Dongeng dan Literasi Dasar
Di tengah perkembangan teknologi digital, tradisi mendongeng dinilai mulai berkurang dalam kehidupan keluarga. Padahal, aktivitas ini memiliki peran penting dalam membangun literasi dasar anak sejak usia dini.
Managing Director Navaswara Cahaya Manthovani menyampaikan bahwa mendongeng tidak hanya berfungsi sebagai sarana hiburan, tetapi juga membantu meningkatkan minat baca, memperkaya kosakata, serta merangsang imajinasi anak.
Banten sendiri memiliki beragam legenda dan cerita rakyat yang selama ini diwariskan secara lisan. Namun, warisan tersebut dinilai berisiko terlupakan jika tidak diupayakan revitalisasi secara berkelanjutan. Hal inilah yang melatarbelakangi penyelenggaraan Suara Nusantara 2026 dengan tema “Menghidupkan Legenda Banten, Menginspirasi Masa Depan.”

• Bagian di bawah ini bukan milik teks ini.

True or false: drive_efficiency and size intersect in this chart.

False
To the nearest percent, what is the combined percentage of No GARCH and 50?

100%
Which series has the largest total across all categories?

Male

Dukungan Pemerintah Daerah
Gubernur Banten Andra Soni menyambut positif rencana pelaksanaan Suara Nusantara 2026 yang dijadwalkan berlangsung pada 16–17 Mei 2026. Ia menilai literasi sebagai salah satu fondasi penting dalam meningkatkan kualitas sumber daya manusia di Banten.

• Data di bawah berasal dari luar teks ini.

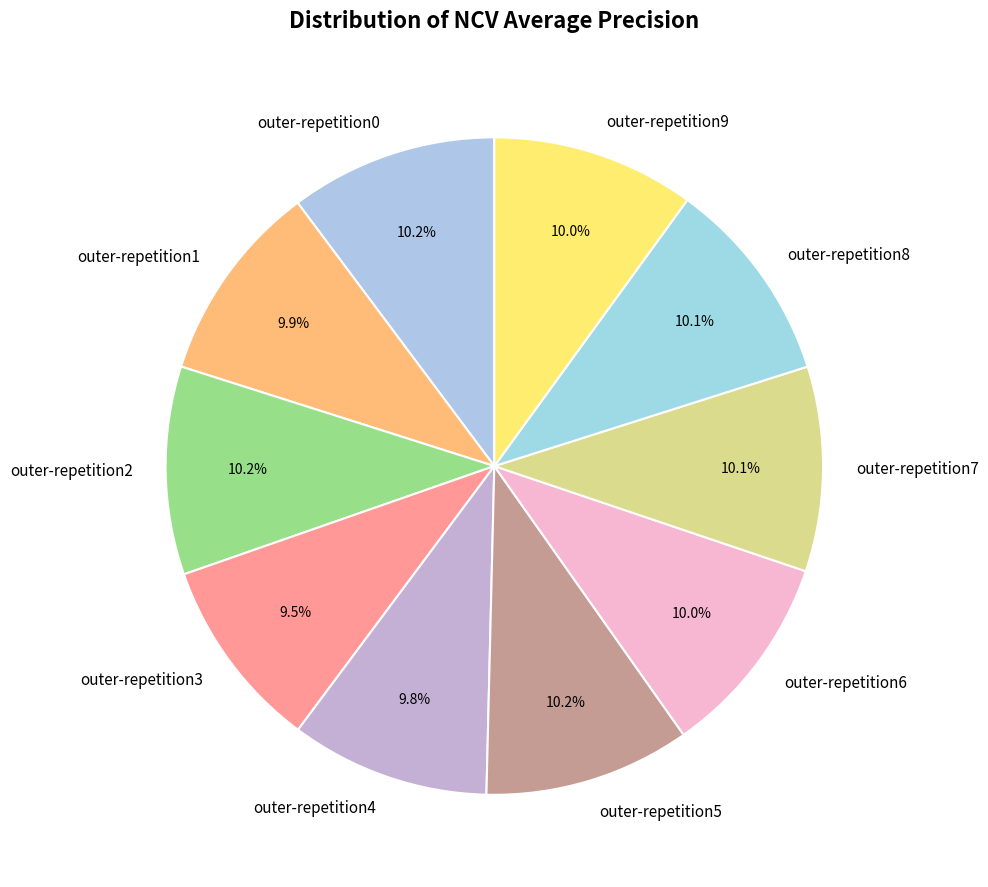

Is there a majority slice in this chart?

No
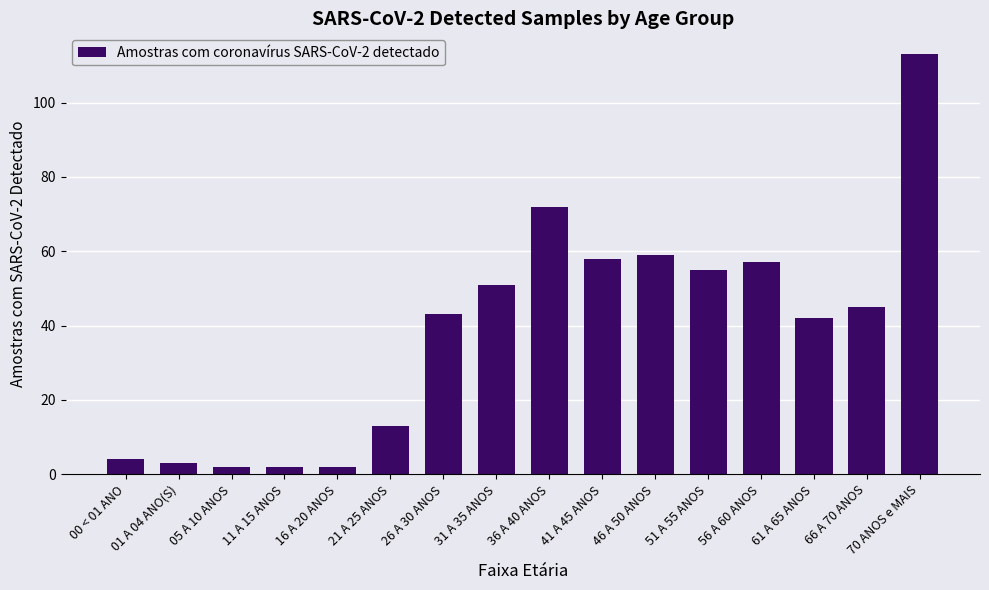

How many bars are there in total?

16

Selain penguatan budaya baca, Andra juga menekankan pentingnya dukungan terhadap penulis lokal serta pengembangan ekosistem literasi yang inklusif.

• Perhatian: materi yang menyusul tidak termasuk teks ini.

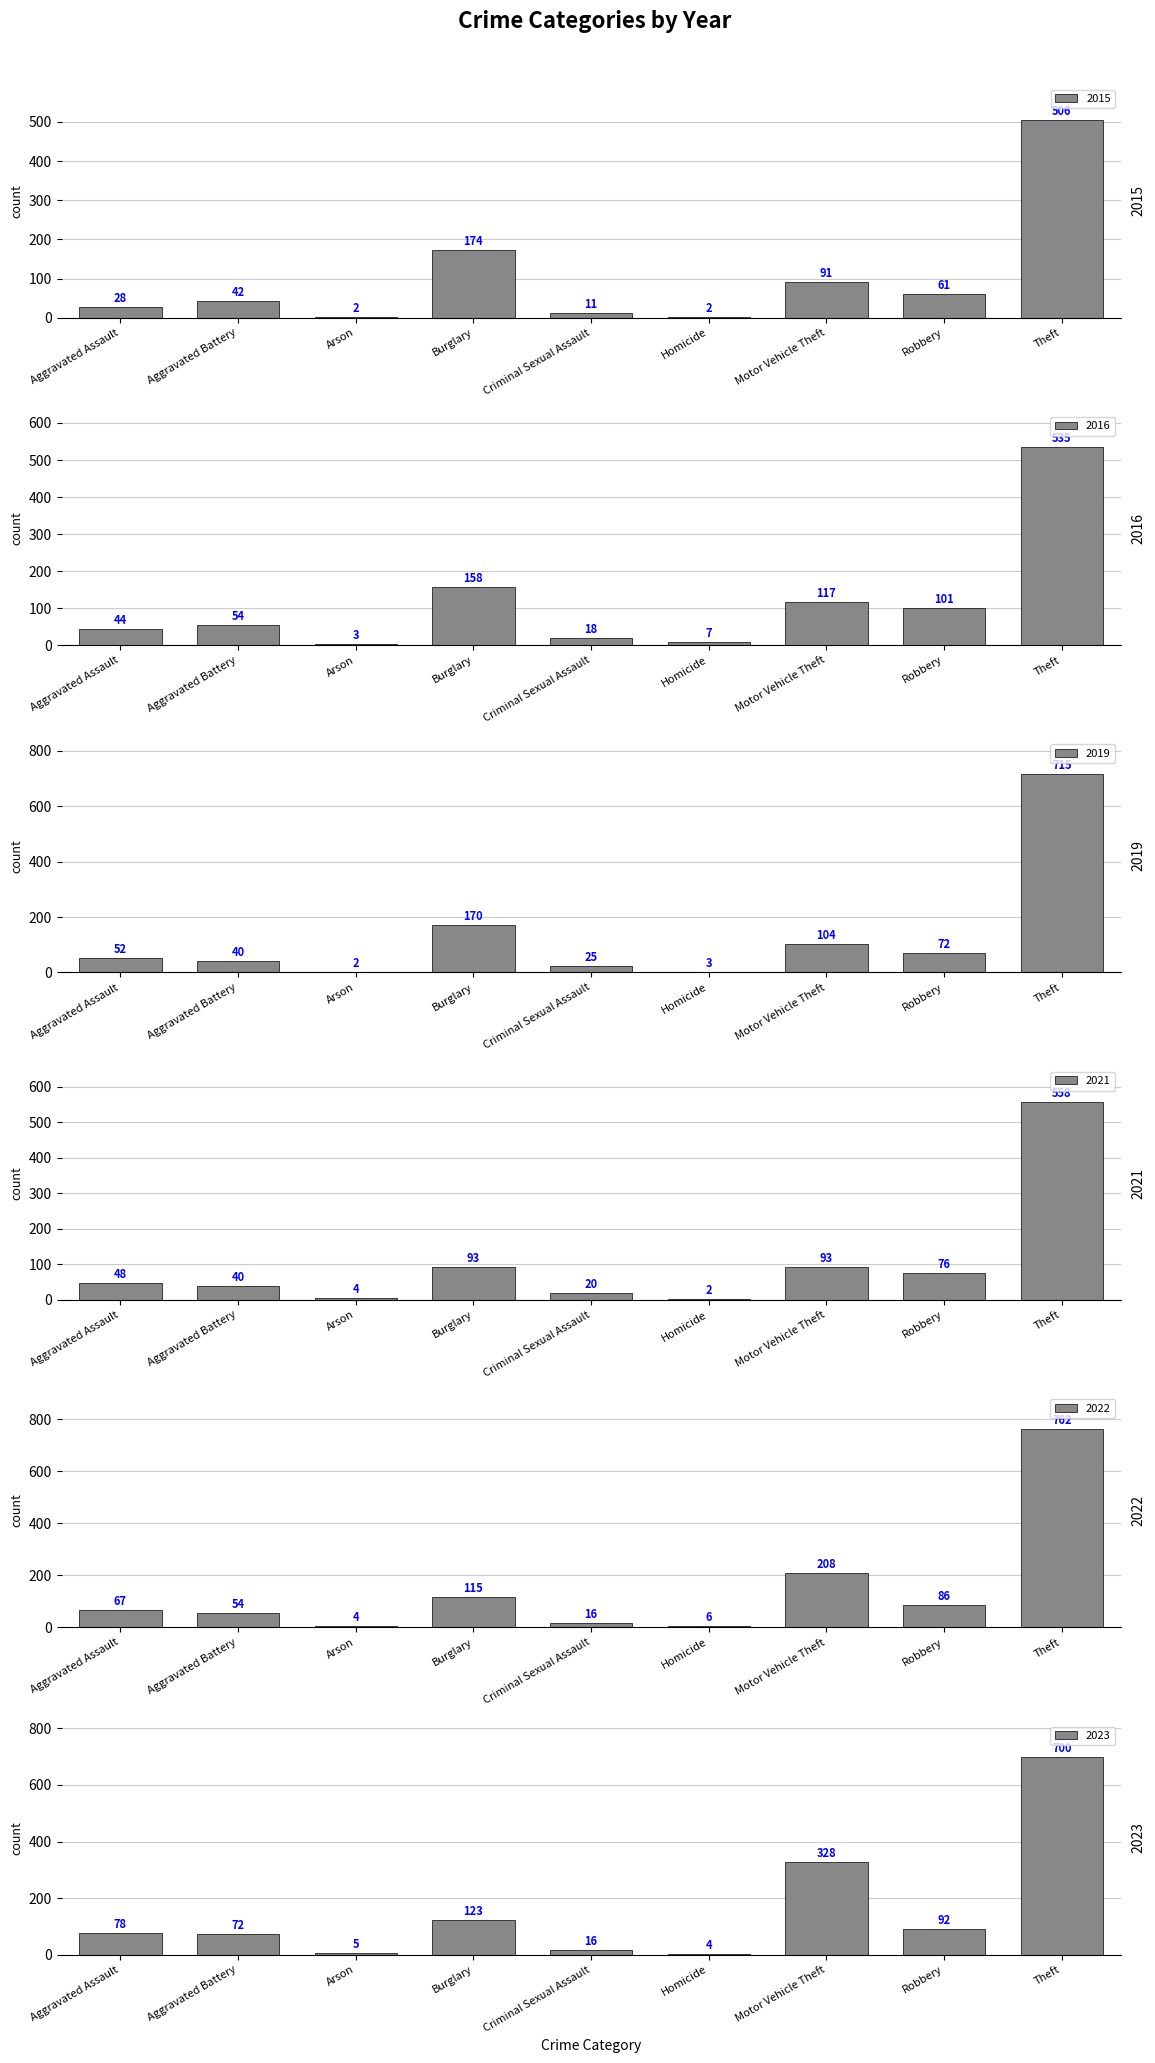

Reading left to right, what are all the values shown in this chart?

2015: 28	42	2	174	11	2	91	61	506
2016: 44	54	3	158	18	7	117	101	535
2019: 52	40	2	170	25	3	104	72	715
2021: 48	40	4	93	20	2	93	76	558
2022: 67	54	4	115	16	6	208	86	762
2023: 78	72	5	123	16	4	328	92	700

“Dukungan terhadap penulis lokal sangat penting agar dari Banten bisa lahir penulis-penulis baru, seperti Gol A Gong,” ujar Andra.
Ia juga mengusulkan agar kegiatan ini melibatkan kelompok difabel serta menampilkan unsur seni tradisional sebagai bagian dari rangkaian acara.

Peran Bunda Literasi
Hal senada disampaikan Tinawati Andra Soni, Bunda Literasi Provinsi Banten periode 2025–2030. Menurutnya, penguatan literasi memerlukan keterlibatan berbagai pihak, baik pemerintah, komunitas, maupun masyarakat.
“Pertemuan ini menjadi ruang untuk saling bertukar gagasan dan mencari solusi agar program literasi di Banten dapat berjalan sebagai satu gerakan bersama yang berdampak,” kata Tinawati.
Rangkaian Acara Suara Nusantara 2026
Suara Nusantara 2026 akan digelar di Pendopo Gubernur Banten. Kegiatan ini menjadi bagian dari rangkaian peringatan Hari Pendidikan Nasional (Hardiknas).
Kompetisi mendongeng akan dibuka untuk beberapa kategori, mulai dari siswa SD, SMP, SMA, mahasiswa, hingga kategori umum. Panitia juga menyiapkan penghargaan Juara 1, 2, dan 3 di setiap kategori, serta penghargaan tambahan seperti Best Costume dan Juara Favorit.
Selain lomba, acara ini akan diramaikan dengan pameran UMKM kuliner lokal serta kehadiran tokoh inspiratif. Gubernur Andra Soni dan Tinawati juga direncanakan turut ambil bagian dengan mendongeng secara langsung.
Menutup audiensi, Andra Soni mengajak pelajar, mahasiswa, dan masyarakat Banten untuk berpartisipasi dalam kegiatan tersebut.
“Saya mengajak masyarakat Banten untuk ikut serta menghidupkan kembali legenda daerah sebagai bagian dari upaya membangun budaya literasi,” pungkasnya.